What Is a Contingent Payment Sale?

A contingent payment sale is a type of sale where the specifics of the sale—such as the full sales price or the number of fixed payments to complete the sale—depends upon future events. Because these transactions are contingent on payments that occur in the future, the total selling price may not be able to be determined at the end of the taxable year of the sale.

Key Takeaways

  • A contingent payment sale is a type of sale where the specifics of the sale—such as the full sales price or the number of fixed payments to complete the sale—depends upon future events.
  • Because these transactions are contingent on payments that occur in the future, the total selling price may not be able to be determined at the end of the taxable year of the sale.
  • An example of a contingent payment sale may occur when a company is under contract to purchase another company, but the sale will be completed several months out.

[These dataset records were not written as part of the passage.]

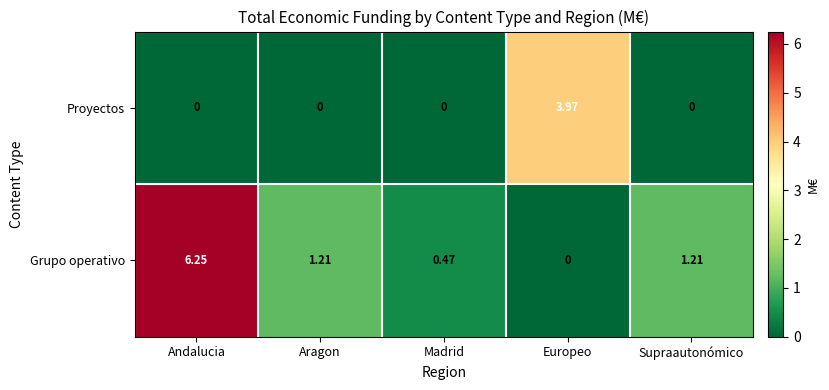

Between Aragon and Madrid, which series saw the biggest shift?

Grupo operativo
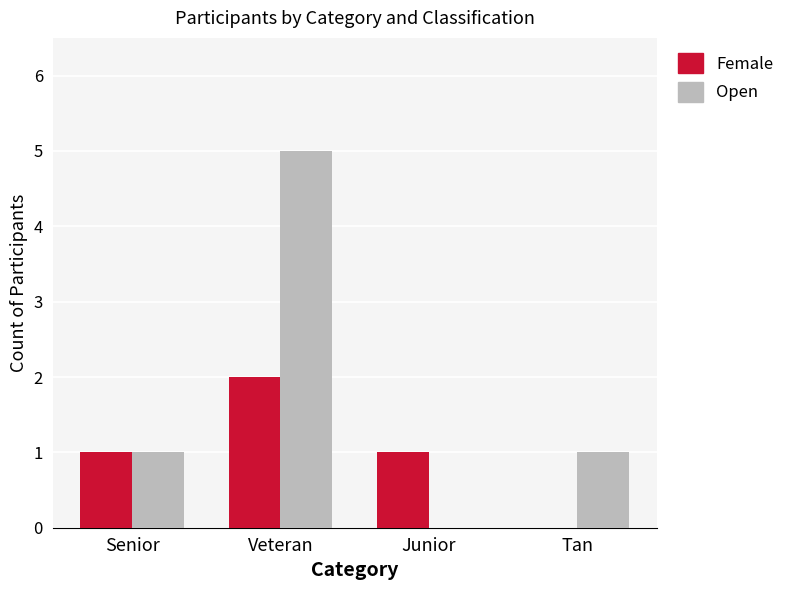

Which series changed the most between Senior and Tan?

Female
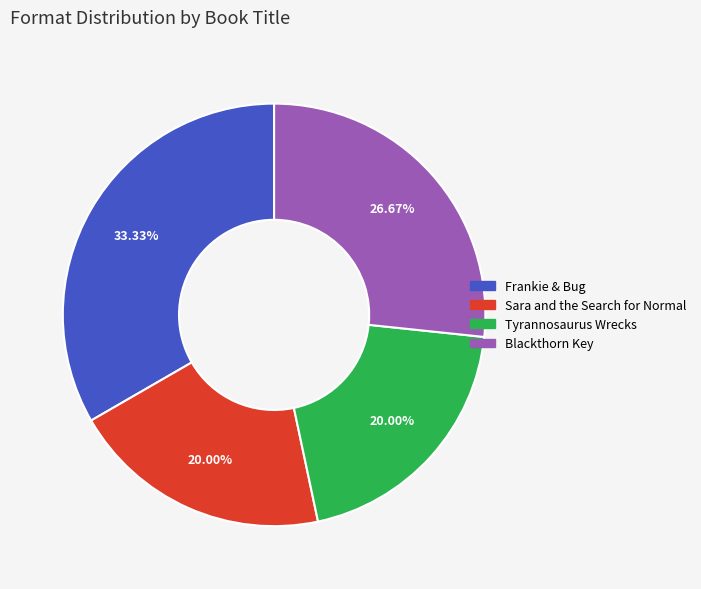

The Sara and the Search for Normal slice represents 20% of the pie. True or false?

True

Understanding a Contingent Payment Sale

An example of a contingent payment sale may occur when a company is under contract to purchase another company, but the sale will be completed several months out. The final sale price of the target company will be determined by the target company's sales for the remainder of the year. Another example is a company that may sell an amount of its stock along with a percentage of that company's net profits.

Contingent payment sales can occur over a period of time longer than a tax year so they entail a special set of rules that vary according to whether the price or the schedule is the fixed amount. There are two methods for computing taxes due during the tax year for a contingent payment sale: maximum selling price or fixed period.

With the maximum selling price method, the assumption is made that all contingencies will be met. So, the price is calculated in a similar manner to the installment sales method. The formula is recalculated if the amount is reduced in subsequent years.

The fixed period method is used if the maximum selling price cannot be determined. With the fixed period method, the period over which payments may be received is fixed. So, the seller's basis is recovered ratably over the period during which payment may be received under the contract.

In some cases, the agreement may not specify either a stated maximum price or limit payments to a fixed period. In this situation, it is fair to question whether or not a sale has realistically occurred. Section 483 of the Internal Revenue Code provides descriptions for the handling of contingent payments and interest on contingent payments.

Example of a Contingent Payment Sale

In the spring of 1998, General Mills began exploring possible business acquisitions. After learning that Diageo might be interested in selling Pillsbury, it was generally agreed that Pillsbury would complement General Mills’ existing businesses.

General Mills submitted the terms for its proposed deal to Diageo in June 2000 with a total payment of $10 billion. Diageo's asking price was $10.5 billion. After both sides refused to negotiate their terms, it seemed like the deal would not go through. However, in an effort to resolve the difference between the two positions, the two firms agreed upon including in the terms of the deal a contingent payment on the first anniversary of the transaction that would depend on General Mills’ share price.

General Mills didn't want to issue more than one-third of its post-transaction shares to Diageo, and Diageo believed it was necessary to value General Mills’ shares at the current trading prices.